What we discuss here is essentially replacing TABLE MERGING step by a custom function. This means (I give na example on leftjoin but it applies to all other joins) that:

leftjoin(df1, df2, on=cols)

can be seen as calling

leftjoin(default_joiner, df1, df2, on=cols)

where default_joiner is a function taking 4 arguments (resized df1, resized df2, vector of row indicators for df1, vector of row indicators for df2) and performs a merge of these two data frames (by default just hcat-ing them; note that default_joiner mutates the first argument passed in place).

And actually we could expose this leftjoin(default_joiner, df1, df2, on=cols) as a public API and allow for users to provide custom joiners (where all things that are asked for can be implemented, most probably using do block).
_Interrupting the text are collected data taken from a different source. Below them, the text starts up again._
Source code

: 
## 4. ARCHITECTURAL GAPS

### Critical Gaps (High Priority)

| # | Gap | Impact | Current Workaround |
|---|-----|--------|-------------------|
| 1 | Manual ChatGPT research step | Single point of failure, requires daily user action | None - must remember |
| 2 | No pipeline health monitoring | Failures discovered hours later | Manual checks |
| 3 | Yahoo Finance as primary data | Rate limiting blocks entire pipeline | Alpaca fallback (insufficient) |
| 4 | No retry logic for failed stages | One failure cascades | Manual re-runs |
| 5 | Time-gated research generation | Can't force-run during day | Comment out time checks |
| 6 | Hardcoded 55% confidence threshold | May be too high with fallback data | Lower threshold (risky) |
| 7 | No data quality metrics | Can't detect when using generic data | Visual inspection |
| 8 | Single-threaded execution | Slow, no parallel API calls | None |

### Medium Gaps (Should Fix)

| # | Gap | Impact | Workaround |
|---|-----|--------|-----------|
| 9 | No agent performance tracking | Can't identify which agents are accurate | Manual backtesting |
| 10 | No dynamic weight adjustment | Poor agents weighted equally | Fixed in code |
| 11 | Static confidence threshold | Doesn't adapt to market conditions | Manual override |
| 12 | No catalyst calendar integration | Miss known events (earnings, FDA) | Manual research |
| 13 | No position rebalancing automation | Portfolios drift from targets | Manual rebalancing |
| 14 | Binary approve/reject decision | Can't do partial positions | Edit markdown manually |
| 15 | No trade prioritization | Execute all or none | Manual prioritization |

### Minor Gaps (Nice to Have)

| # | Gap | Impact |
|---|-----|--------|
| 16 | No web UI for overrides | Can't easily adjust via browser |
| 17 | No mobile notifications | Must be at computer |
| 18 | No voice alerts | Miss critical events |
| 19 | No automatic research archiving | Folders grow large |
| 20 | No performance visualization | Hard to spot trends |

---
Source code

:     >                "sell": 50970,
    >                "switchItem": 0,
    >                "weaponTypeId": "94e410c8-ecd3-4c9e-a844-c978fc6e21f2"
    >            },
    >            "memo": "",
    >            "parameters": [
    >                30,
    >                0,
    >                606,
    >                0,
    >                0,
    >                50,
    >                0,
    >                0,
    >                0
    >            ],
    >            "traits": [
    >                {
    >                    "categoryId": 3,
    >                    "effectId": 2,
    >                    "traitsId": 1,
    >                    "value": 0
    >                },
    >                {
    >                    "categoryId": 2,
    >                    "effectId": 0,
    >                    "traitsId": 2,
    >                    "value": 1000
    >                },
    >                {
Now if we went this way it is also natural how leftjoin! should be defined. Currently leftjoin passes to default_joiner a copy of df1. Now leftjoin! would manipulate df1 in place before passing it to default_joiner and by this the effect would be that leftjoin! would mutate df1 in place as needed.

The only problem is that leftjoin(custom_joiner, df1, df2, on=cols) is a very low level API, but maybe it is good enough for practical purposes?

bkamins on 27 May 2020

I also found this feature would be much helpful in our work.

the update! indicates the contents of df1 will be refreshed by the corresponding contents of df2, which match the leftjoin, while merge! means the content of df1 and df2 should be combined, which match the outerjoin. so I think the join APIs are appropriate to include this feature.

the problems here are how to handle content conflicts. current implementation will throw error or if makeunique=true leave conflicts to user.

but for some common use cases, for example, to update/leftjoin df1, if conflicts occurs, we usually want to overwrite content of df1 with the corresponding content of df2. From a user perspective, keywords makeunique=false, overwrite=true will be clear enough to express the intentions. of course, the content here would be single cell in a spreadsheet, not the whole column. if missing is to filled as much as possible, means if df1 have missing and df2 not, missing is replaced, but if df1 not and df2 have missing, data will not be evacuated by missing, another keywords writemissing=false should be ok.

for flexibility, a relatively low-level API @bkamins mentioned may be needed, but to the most users, I think join would be a good target to incorporate this feature.